» Requirement:
Please find every line in the entries below that contains the string "Rokewood", and copy it.

» Extracted data:
----

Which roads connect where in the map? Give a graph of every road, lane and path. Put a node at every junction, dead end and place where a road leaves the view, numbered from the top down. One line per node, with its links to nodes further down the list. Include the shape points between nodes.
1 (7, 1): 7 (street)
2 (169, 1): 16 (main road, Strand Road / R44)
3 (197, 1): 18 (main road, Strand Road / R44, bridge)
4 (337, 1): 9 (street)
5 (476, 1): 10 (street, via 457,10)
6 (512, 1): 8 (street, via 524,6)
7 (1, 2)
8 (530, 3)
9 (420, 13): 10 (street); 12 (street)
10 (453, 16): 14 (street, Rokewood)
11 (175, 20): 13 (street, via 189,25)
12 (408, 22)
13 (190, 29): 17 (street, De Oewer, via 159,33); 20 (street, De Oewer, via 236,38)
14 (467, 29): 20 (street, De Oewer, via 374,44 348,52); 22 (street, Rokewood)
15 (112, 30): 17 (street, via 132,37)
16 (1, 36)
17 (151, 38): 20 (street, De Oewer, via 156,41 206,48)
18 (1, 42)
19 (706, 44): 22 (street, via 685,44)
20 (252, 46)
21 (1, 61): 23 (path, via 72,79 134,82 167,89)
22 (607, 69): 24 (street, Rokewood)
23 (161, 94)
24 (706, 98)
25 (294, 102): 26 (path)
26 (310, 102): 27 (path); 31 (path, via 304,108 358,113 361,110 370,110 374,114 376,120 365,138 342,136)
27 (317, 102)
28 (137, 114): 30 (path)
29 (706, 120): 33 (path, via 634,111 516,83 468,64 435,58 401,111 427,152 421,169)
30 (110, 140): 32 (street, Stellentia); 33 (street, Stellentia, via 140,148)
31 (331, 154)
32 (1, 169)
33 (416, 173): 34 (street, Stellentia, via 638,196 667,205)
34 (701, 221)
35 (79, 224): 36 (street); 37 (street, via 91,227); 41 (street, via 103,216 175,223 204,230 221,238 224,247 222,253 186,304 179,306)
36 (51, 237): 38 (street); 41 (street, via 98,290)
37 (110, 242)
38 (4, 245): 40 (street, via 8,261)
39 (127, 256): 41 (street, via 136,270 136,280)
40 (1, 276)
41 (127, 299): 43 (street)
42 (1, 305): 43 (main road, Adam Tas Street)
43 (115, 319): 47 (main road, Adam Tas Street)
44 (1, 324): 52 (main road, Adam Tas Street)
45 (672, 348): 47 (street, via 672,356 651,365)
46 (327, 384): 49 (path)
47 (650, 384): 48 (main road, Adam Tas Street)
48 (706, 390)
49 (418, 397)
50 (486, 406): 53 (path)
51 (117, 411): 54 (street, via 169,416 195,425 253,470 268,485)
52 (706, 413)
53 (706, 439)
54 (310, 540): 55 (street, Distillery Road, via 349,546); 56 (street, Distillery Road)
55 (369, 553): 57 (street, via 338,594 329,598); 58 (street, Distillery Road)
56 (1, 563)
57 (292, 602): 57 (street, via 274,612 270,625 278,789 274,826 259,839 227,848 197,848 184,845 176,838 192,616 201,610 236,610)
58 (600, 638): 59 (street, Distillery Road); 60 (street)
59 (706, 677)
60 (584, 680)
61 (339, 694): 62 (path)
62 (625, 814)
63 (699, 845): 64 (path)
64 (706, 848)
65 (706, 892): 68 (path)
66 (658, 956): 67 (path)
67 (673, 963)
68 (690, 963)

----

» Result of this exercise:
10 (453, 16): 14 (street, Rokewood)
14 (467, 29): 20 (street, De Oewer, via 374,44 348,52); 22 (street, Rokewood)
22 (607, 69): 24 (street, Rokewood)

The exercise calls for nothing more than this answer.